Facebook Down Globally: A Case of the Mondays for Facebook, Instagram, and WhatsApp as they go dark midday Monday
Facebook Down Globally: A Case of the Mondays for Facebook, Instagram, and WhatsApp as they go dark midday Monday
Some of the biggest social media sites on the planet, including Facebook, went down globally starting at noon EDT and are still not up in some regions. That’s right, no Instagram #motivationmondays or “Ugh, is it Friday Yet?” Facebook posts from your first semester freshman year college roommate. As the sky was falling for millennials (myself included) and your favorite newly-political aunt, the teams at Facebook were scrambling to keep their sites (including Instagram and WhatsApp, of which both are Facebook-owned) operating.
Facebook Chief Technology Officer Mike Schoepfer took to Twitter to address the situation:
“*Sincere* apologies to everyone impacted by outages of Facebook-powered services right now. We are experiencing networking issues and teams are working as fast as possible to debug and restore as fast as possible”
Facebook outages of this magnitude are rare, to have Facebook down globally for this amount of time is something that hasn’t happened in years. To put in perspective just how impactful the Facebook outage is, the term “Facebook down” was Googled more than 5,000,000 times today alone.
The cause of the outage is speculated to be tied to a recently aired “60 Minutes” segment where whistleblower and former Product Manager at Facebook, Frances Haugen claimed that Facebook knows the platform is used to spread hate and that they have tried hiding evidence of it, of course, Facebook denies this claim.
“The interview followed weeks of reporting about and criticism of Facebook after Haugen released thousands of pages of internal documents to regulators and the Wall Street Journal.

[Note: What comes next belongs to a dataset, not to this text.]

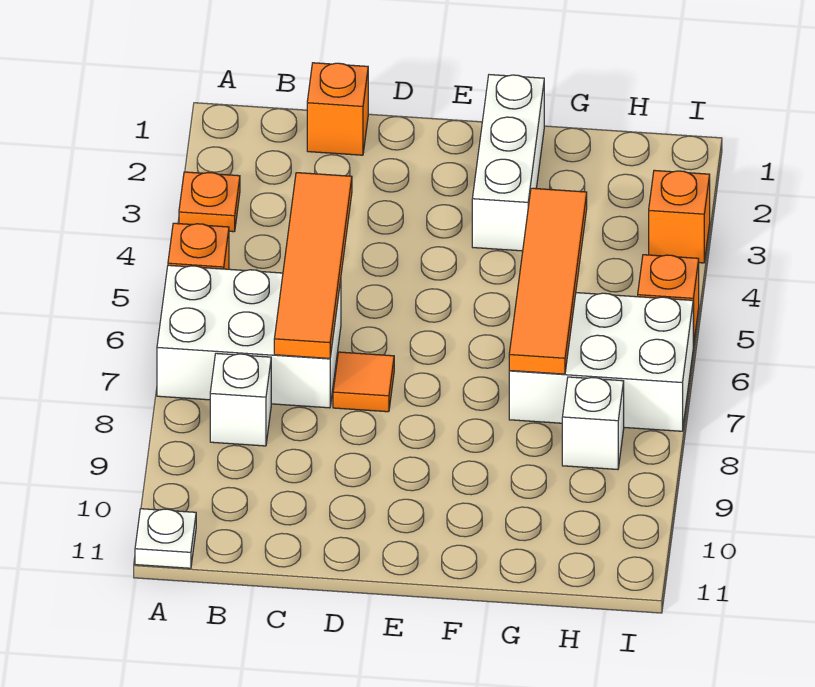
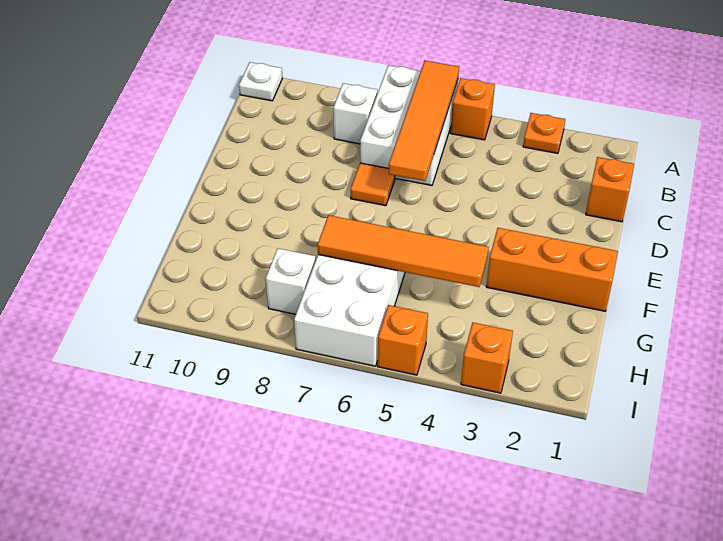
orange 1x4 tile [274,173,352,358] -> orange 1x4 tile turned to [389,61,459,181]
white 1x3 brick [472,75,544,251] -> orange 1x3 brick [486,228,618,311]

Haugen is set to testify before a Senate subcommittee on Tuesday.” According to CNN
Jake Williams, CTO of cybersecurity firm BreachQuest mentioned to the Associated Press that this was an “operational issue” caused by human error.
Regardless of the reasoning, I’m sure this will be an issue that will be discussed for quite some time in the technology space as the outage was global and not regional. Facebook shares opened at $335.50 and closed at $326.32, a drop of 4.89%.
Nonetheless, as I’m sure many were beside themselves that they couldn’t post a nice “Los Angeles” filtered photo of their lunch on Instagram to show their followers, we can only hope, for Facebook’s sake, they can have it fixed by the time we want to show off our dinner.
It has been confirmed that per a Facebook blog that the outage was due to a botched configuration change. Facebook posted the following:
“Our engineering teams have learned that configuration changes on the backbone routers that coordinate network traffic between our data centers caused issues that interrupted this communication. This disruption to network traffic had a cascading effect on the way our data centers communicate, bringing our services to a halt.”
Information about the depth of the outage continues to grow, it’s reported that Facebook’s internal chat was also down limiting communications within the company, it even went so far as the employee’s keycards began to fail which made them unable to enter certain buildings.
The Krebs on Security blog explains the problem as follows:
“…sometime this morning Facebook took away the map telling the world’s computers how to find its various online properties. As a result, when one types Facebook.com into a web browser, the browser has no idea where to find Facebook.com, and so returns an error page.”
The Facebook campus was only the beginning, due to the sites interconnectivity it stretched to sites that were utilizing Facebook’s authentication process as well, these effects resonated across the board, from those who rely on Facebook/WhatsApp for primary communication purposes, to small businesses unable to get in touch with their customer base, and even the large number of folks in countries where Facebook is their internet.
We will continue to update as information becomes available.